Yona en français signifie Jonas, prophète des trois religions abrahamiques que sont le judaïsme, l’islam et le christianisme, un nom bien porté en somme.

Une chose semble manifestement unir, par-devers leurs querelles, le peuple d’Israël et le peuple de Palestine. La recherche de nouveaux leaders, et d’une meilleure gouvernance, une gouvernance qui les engage vers le futur et les sortent enfin de l’ornière du passé. Leon, 45 ans, né à Saint-Pétersbourg de parents juifs biélorusses, a émigré à 13 ans à Tel Aviv, un ami de Yona, nous l’explique bien. « Aujourd’hui presque 75 ou 79 % des Israéliens sont contre Netanyahou. Il n’a pas d’idéologie, ni gauche ni droite, il veut juste survivre. D’où le putsch judiciaire. Avant octobre la majorité des Israéliens étaient contre lui. Aujourd’hui c’est fini. Il est intelligent et sait détourner la réalité, mais maintenant ça marchera plus. Il n’a pas pris ses responsabilités pour le 7 octobre. Tout le monde l’a fait, tous les chefs l’ont fait sauf lui. Il dit qu’on nous déteste dans le monde entier, il est devenu complètement parano et encourage les extrémistes. Il est déconnecté de la réalité. Il ne voit ni ne comprend ce qui se passe. Israéliens et Palestiniens restent tournés vers le passé. Ils ne veulent pas regarder le futur. La plus sûre leçon que le monde nous donne aujourd’hui, et si une paix doit être possible, est que chacun fasse son propre bilan et purge ses rangs des extrêmes, car la voix de la terreur qui nous a plongés à nouveau dans ces heures sombres n’est pas autre chose que celle de l’enfant monstrueux de colères légitimes », nous dit-il.

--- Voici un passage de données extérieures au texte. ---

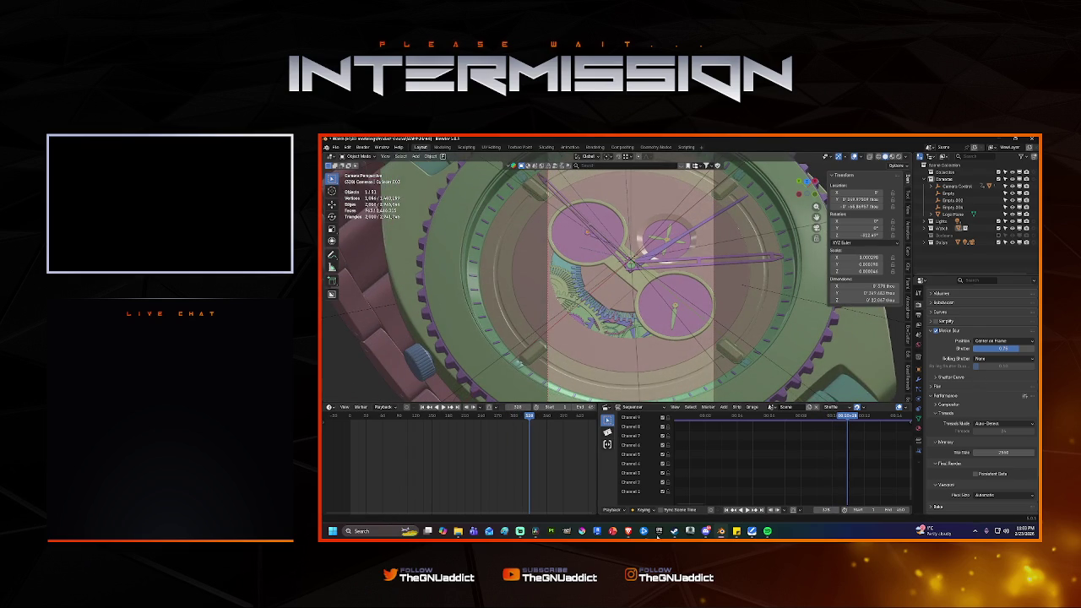
click(535, 532)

La mort du numéro 2 du Hamas à Beyrouth le 2 janvier, celle d’un chef du Hezbollah libanais pro-iranien le 8 janvier, l’attentat en Iran près du tombeau du général Soleimani, tout un symbole, revendiqué par l’État islamique, l'accusation de génocide à La Haye changeront-ils la donne ?

La vie des otages et celle des Gazaouis vaut-elle d’être sacrifiée sur l’autel de la guerre et de la vengeance ?

Alors, pour paraphraser Tolstoï : la guerre, ou la paix ?

La paix, et deux États…

Chema Israël : vox populi. Écoute Israël : la voix du peuple. La voix des peuples qui désirent la paix.